Os trabalhos foram liderados por Ivan de Magalhães,
do Instituto de Ciências Biológicas da UFMG, que descreveu as aranhas como
parte de sua dissertação de mestrado. Segundo Magalhães, o interesse por uma
espécie descrita em 1936 ajudou na descoberta das espécies Sicarius cariri,
Sicarius diadorim e Sicarius ornatos. Diadorim é uma homenagem ao
personagem do livro “Grande sertão: veredas”, de João Guimarães Rosa.
“Esses
aracnídeos ocorrem praticamente em toda a caatinga, bioma que ainda é pouco
estudado. Eles têm o hábito interessante de ficarem cobertos de areia,
camuflando seus corpos como forma de proteção contra ataques ou ainda como
preparação para encontrar sua refeição”, explica o pesquisador.
A
caatinga é a principal formação vegetal do semiárido nordestino e ocupa 10% do
território brasileiro. São mais de mais de 840 mil km² , espalhados por dez
estados. Nessa região, a estação das águas é concentrada em apenas três ou
quatro meses.
Outra
característica marcante das espécies é que as fêmeas produzem casulos para
depositar seus ovos, enquanto que os machos fazem teias onde depositam esperma
para a reprodução. “As teias só são utilizadas para reprodução”, diz Magalhães.

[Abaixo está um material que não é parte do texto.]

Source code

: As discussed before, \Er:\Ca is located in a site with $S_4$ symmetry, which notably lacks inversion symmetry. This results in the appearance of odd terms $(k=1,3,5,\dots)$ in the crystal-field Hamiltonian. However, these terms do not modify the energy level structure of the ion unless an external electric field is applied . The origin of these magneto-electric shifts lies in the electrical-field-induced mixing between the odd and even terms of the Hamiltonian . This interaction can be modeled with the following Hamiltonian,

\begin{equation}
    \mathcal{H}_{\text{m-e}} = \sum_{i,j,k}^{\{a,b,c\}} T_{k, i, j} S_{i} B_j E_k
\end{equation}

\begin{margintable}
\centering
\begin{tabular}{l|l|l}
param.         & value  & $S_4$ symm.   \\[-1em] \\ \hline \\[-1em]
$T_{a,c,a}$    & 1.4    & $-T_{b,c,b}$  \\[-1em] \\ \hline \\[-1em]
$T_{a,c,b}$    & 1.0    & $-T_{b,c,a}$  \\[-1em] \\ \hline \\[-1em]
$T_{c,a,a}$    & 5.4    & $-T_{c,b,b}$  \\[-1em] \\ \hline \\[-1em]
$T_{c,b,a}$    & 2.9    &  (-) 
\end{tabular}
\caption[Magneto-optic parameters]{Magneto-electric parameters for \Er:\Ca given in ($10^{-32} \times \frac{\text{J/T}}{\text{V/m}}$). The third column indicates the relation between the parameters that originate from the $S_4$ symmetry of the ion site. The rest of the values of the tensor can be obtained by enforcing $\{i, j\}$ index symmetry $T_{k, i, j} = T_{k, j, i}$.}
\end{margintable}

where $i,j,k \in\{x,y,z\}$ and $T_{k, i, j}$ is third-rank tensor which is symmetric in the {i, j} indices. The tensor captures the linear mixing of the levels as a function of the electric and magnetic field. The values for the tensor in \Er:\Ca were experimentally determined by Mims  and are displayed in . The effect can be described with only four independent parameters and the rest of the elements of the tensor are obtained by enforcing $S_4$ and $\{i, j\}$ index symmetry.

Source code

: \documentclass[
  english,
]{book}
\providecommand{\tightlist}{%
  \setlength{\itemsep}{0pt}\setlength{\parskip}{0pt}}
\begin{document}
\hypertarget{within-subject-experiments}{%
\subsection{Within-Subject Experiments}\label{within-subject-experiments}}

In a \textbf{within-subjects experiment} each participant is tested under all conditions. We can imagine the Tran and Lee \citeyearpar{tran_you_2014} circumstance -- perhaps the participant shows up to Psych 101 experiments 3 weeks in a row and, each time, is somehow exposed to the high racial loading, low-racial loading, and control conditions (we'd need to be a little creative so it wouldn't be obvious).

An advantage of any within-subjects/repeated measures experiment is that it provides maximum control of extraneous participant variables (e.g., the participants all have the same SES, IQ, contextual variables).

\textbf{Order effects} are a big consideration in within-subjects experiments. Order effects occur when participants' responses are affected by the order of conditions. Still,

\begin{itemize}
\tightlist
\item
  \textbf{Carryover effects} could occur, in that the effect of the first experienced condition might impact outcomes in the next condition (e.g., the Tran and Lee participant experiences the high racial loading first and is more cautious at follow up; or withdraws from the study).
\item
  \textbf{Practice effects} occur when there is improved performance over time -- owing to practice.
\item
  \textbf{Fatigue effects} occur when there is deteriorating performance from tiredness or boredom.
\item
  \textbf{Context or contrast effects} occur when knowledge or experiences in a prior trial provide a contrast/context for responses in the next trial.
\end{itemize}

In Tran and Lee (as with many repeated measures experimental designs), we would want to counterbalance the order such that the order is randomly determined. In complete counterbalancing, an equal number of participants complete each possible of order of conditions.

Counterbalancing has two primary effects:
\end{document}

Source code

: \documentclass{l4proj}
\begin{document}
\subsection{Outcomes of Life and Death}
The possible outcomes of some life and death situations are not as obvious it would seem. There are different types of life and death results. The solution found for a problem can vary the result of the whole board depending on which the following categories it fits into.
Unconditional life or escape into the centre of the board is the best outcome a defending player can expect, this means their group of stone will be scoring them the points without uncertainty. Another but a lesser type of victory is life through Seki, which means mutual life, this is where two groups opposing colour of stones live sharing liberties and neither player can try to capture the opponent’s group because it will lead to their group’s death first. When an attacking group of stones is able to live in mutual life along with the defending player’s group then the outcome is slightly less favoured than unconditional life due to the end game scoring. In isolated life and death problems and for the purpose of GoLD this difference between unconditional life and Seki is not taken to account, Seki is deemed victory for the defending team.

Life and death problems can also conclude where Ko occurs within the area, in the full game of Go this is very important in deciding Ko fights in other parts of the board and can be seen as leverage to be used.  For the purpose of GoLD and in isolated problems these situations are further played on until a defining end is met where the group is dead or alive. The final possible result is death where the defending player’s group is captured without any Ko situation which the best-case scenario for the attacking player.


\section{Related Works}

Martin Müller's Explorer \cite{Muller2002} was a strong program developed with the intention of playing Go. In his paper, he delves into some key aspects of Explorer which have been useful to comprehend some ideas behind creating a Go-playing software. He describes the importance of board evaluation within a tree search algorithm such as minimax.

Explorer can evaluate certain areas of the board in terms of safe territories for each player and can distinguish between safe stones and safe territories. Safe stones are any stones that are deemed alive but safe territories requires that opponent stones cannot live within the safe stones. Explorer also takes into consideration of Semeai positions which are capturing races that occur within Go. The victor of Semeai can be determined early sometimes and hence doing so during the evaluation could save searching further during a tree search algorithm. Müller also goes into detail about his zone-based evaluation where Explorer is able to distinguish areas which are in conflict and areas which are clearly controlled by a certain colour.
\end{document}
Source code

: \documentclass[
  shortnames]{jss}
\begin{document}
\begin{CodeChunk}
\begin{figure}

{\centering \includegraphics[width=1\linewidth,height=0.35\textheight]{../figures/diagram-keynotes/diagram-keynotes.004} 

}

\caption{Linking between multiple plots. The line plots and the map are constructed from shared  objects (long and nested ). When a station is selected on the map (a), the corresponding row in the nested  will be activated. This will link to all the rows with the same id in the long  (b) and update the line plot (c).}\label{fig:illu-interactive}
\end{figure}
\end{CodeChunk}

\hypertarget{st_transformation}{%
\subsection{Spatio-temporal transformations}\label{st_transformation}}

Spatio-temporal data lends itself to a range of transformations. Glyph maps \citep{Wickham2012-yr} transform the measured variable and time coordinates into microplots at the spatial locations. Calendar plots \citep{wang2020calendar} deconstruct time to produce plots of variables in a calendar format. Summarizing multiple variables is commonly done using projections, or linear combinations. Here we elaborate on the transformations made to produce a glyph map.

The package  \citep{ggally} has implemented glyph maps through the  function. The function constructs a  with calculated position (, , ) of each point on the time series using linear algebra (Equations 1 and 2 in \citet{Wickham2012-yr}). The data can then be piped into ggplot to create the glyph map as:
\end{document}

Veneno – De acordo com o pesquisador, as aranhas do
gênero Sicarius são parentes das aranhas-marrons, aracnídeos venenosos
conhecidos por sua picada necrosante.
“O veneno
das aranhas-marrons é de interesse médico, já que há uma proteína que causa
danos à circulação sanguínea e provoca uma espécie de gangrena. Essa mesma
proteína também pode ser encontrada no veneno do gênero Sicarius, mas não há
casos registrados de picadas dessas aranhas”, explica.